• **PROBLEM TO SOLVE**
Begin your copy at the line with "pinky pip: (454, 626)" in the records below and end it at the line with "ring dip: (136, 115)", restating each line word for word; omit the pictures.

• **DATA SUPPLIED**

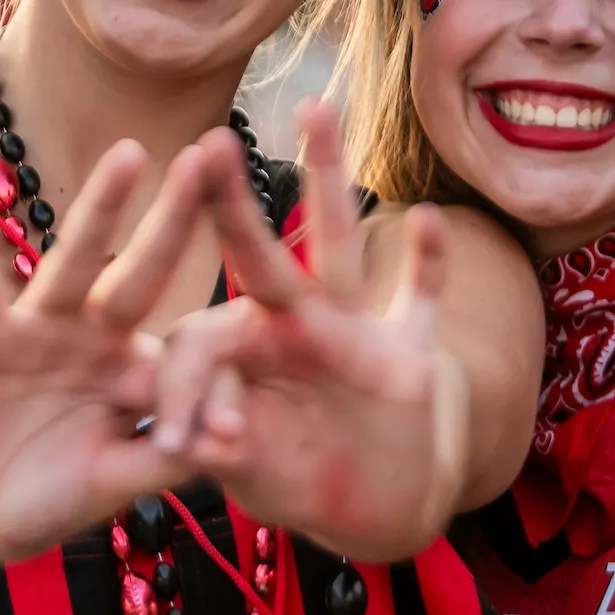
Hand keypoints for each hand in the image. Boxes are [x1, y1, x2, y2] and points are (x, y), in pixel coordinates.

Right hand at [0, 140, 203, 564]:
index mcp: (134, 373)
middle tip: (209, 159)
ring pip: (73, 261)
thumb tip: (226, 444)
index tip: (246, 376)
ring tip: (128, 155)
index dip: (215, 363)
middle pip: (143, 272)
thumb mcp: (105, 486)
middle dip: (176, 220)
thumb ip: (158, 463)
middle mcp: (93, 337)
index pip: (186, 347)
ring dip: (98, 209)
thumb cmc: (35, 501)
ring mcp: (36, 330)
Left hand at [149, 99, 470, 563]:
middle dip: (230, 204)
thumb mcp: (257, 475)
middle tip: (207, 144)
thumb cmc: (298, 481)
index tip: (185, 443)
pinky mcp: (406, 351)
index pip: (202, 341)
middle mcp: (291, 327)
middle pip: (260, 254)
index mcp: (241, 357)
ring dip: (329, 177)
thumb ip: (232, 453)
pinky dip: (429, 264)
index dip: (186, 385)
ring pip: (338, 243)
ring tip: (316, 108)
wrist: (373, 506)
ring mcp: (352, 331)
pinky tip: (430, 220)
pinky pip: (419, 298)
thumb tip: (208, 441)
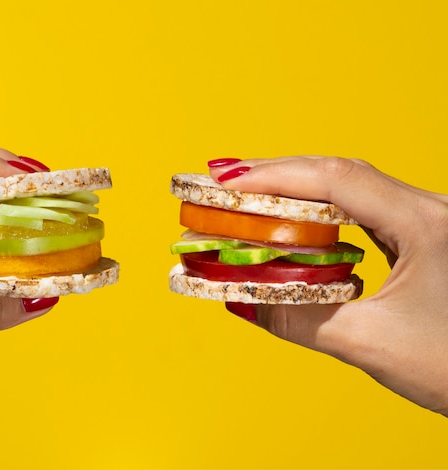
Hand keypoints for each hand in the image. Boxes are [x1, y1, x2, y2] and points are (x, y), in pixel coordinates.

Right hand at [210, 156, 447, 415]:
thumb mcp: (373, 345)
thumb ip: (300, 320)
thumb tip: (242, 300)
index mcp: (425, 224)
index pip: (337, 180)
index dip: (275, 176)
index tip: (225, 182)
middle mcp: (430, 210)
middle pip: (340, 173)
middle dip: (276, 174)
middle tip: (221, 181)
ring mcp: (428, 221)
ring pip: (350, 188)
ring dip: (295, 188)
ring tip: (246, 194)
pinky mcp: (423, 237)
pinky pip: (362, 211)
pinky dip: (319, 209)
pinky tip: (294, 216)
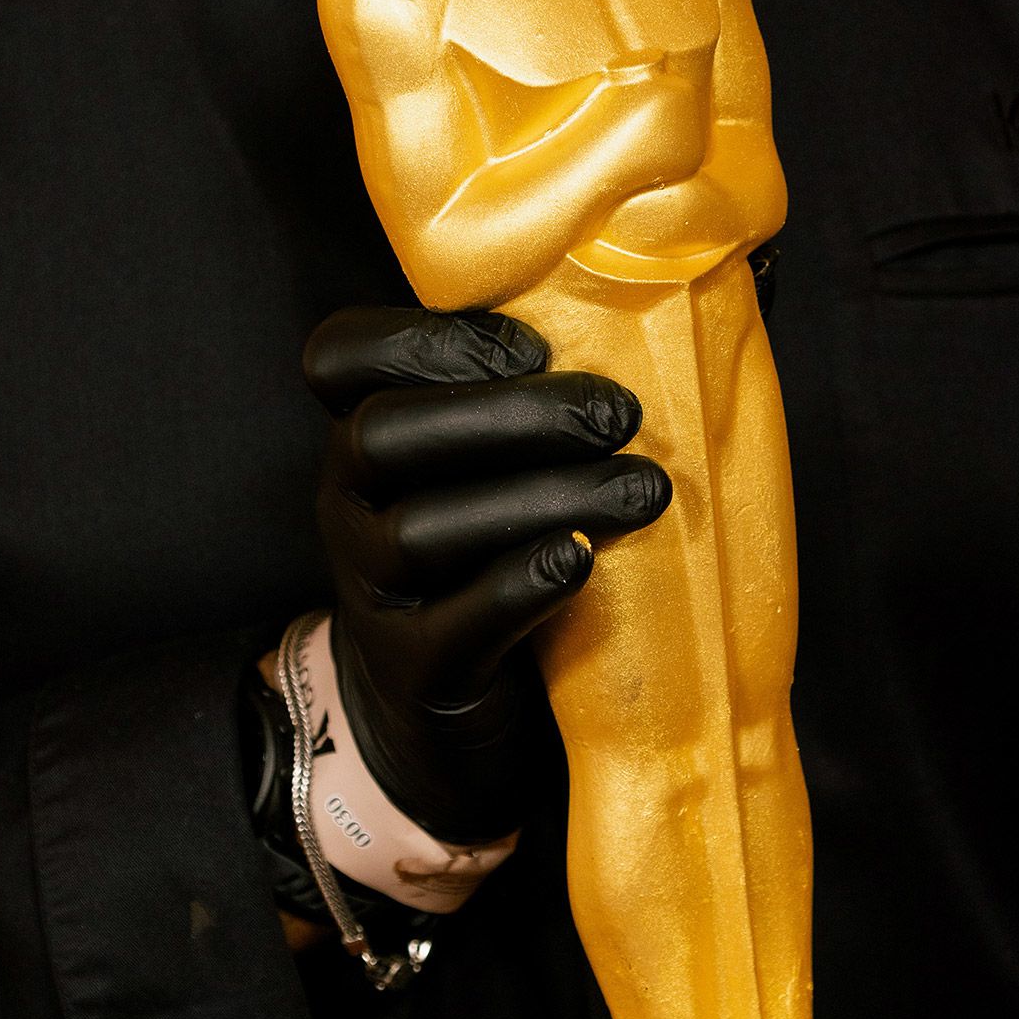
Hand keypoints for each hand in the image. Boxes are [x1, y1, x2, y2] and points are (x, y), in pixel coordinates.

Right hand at [304, 304, 672, 844]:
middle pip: (381, 436)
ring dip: (543, 498)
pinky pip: (454, 626)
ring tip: (644, 489)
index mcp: (365, 439)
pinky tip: (582, 558)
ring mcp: (371, 593)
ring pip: (422, 532)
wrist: (442, 709)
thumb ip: (533, 393)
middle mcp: (348, 506)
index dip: (424, 337)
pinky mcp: (414, 673)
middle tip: (620, 416)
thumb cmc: (490, 556)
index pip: (338, 359)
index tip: (534, 346)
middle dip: (508, 414)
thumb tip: (680, 309)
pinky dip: (520, 585)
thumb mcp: (489, 469)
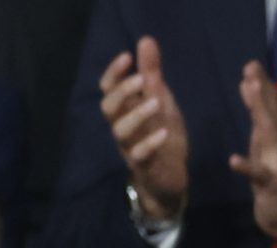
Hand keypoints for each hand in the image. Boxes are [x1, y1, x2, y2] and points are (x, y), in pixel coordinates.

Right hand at [101, 37, 189, 224]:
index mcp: (126, 110)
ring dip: (136, 115)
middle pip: (108, 108)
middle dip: (121, 92)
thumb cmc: (162, 135)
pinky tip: (163, 133)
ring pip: (120, 131)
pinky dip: (150, 143)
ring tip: (156, 103)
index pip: (109, 89)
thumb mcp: (161, 100)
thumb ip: (152, 73)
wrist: (168, 177)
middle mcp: (123, 127)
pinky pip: (140, 155)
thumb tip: (145, 40)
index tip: (126, 56)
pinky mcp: (143, 166)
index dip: (114, 73)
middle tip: (141, 80)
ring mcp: (130, 147)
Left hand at [229, 59, 276, 242]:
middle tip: (251, 68)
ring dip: (260, 113)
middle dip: (262, 89)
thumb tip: (248, 83)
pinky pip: (260, 175)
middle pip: (272, 112)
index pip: (272, 105)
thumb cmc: (275, 175)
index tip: (250, 65)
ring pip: (270, 134)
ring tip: (250, 92)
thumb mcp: (264, 142)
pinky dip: (247, 166)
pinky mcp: (273, 185)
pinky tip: (234, 159)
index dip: (263, 84)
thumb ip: (257, 115)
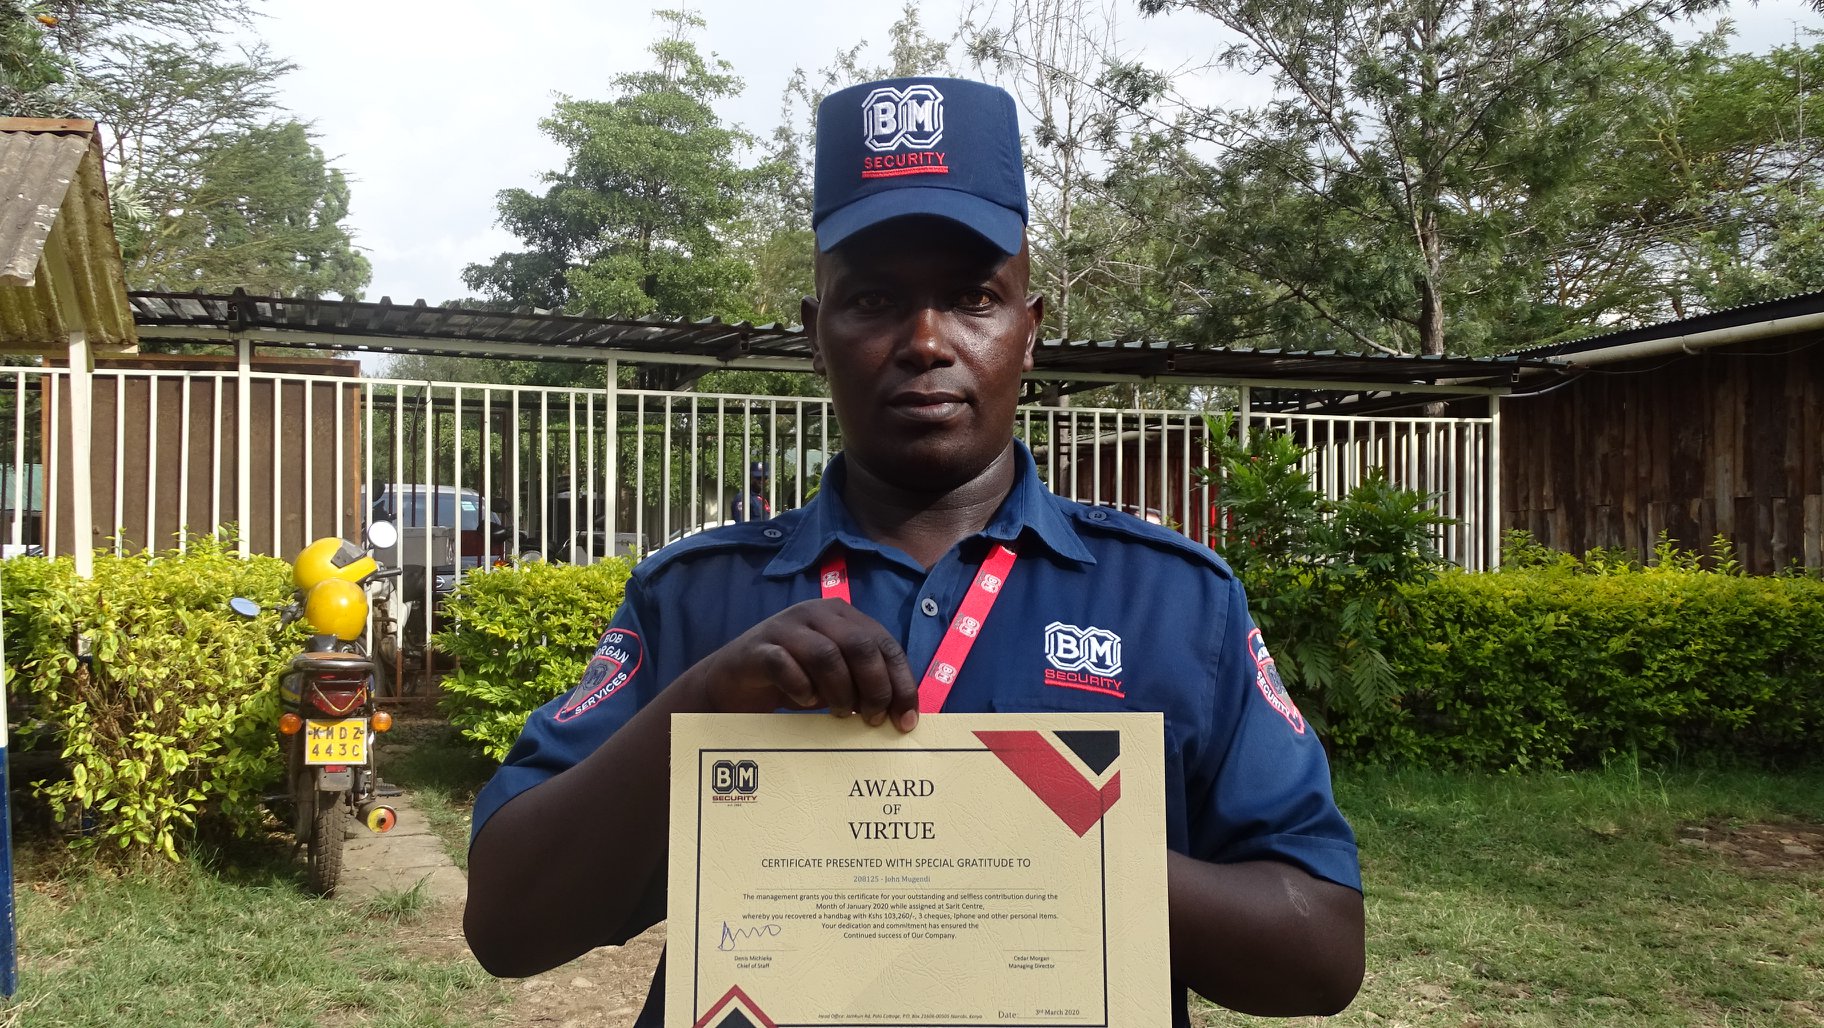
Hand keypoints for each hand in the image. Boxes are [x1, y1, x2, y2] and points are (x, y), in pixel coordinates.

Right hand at [691, 598, 919, 730]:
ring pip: (827, 655)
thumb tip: (902, 714)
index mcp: (842, 616)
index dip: (900, 683)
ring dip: (840, 691)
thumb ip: (865, 684)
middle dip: (874, 687)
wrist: (733, 681)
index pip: (885, 644)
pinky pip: (785, 665)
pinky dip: (801, 689)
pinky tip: (804, 703)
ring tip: (839, 713)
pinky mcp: (759, 647)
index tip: (905, 720)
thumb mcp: (836, 679)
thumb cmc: (793, 679)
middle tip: (872, 719)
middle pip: (860, 645)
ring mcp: (785, 627)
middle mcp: (816, 614)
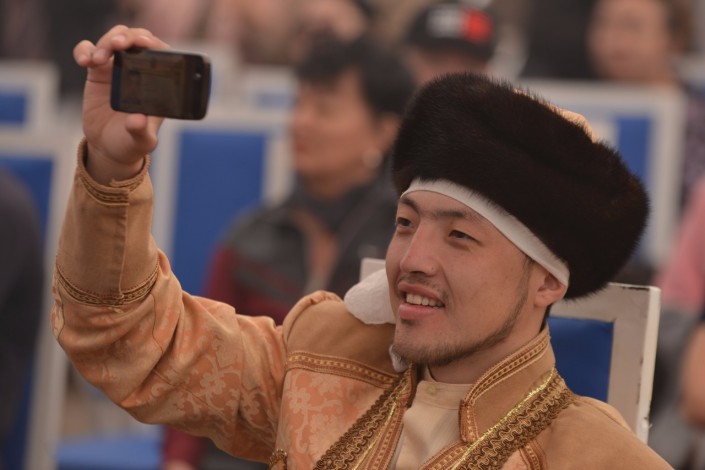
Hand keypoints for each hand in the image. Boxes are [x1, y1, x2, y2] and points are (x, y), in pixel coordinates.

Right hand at [73, 25, 168, 183]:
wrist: (108, 148)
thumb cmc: (131, 143)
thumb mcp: (141, 142)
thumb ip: (141, 131)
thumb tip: (138, 119)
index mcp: (157, 84)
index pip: (161, 54)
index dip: (154, 44)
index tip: (144, 44)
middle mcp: (139, 72)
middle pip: (137, 39)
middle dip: (129, 36)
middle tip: (119, 44)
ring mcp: (118, 69)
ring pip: (114, 38)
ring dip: (107, 40)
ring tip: (98, 58)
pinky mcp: (97, 72)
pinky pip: (88, 50)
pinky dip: (84, 50)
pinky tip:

• **ANSWER TO THE PROBLEM**
pinky pip: (454, 626)
ring tip: (644, 489)
index mcp: (365, 439)
pinky tip: (582, 558)
ring mcp: (371, 593)
ring pip: (422, 532)
wrist: (442, 709)
thumb ip: (533, 393)
middle mcp: (348, 506)
index dip: (424, 337)
pinky mcp: (414, 673)
middle tip: (620, 416)
thumb cmc: (490, 556)
index pip: (338, 359)
index tip: (534, 346)
middle dip: (508, 414)
thumb tip: (680, 309)
pinky dip: (520, 585)
thumb mcp: (489, 469)
Hand keypoints for each hand in the image. Boxes are [x1, y1, x2, y2] and points are (x, y), in pixel coordinates.

Right hand at [101, 37, 189, 224]:
index mcp: (126, 110)
ring dip: (136, 115)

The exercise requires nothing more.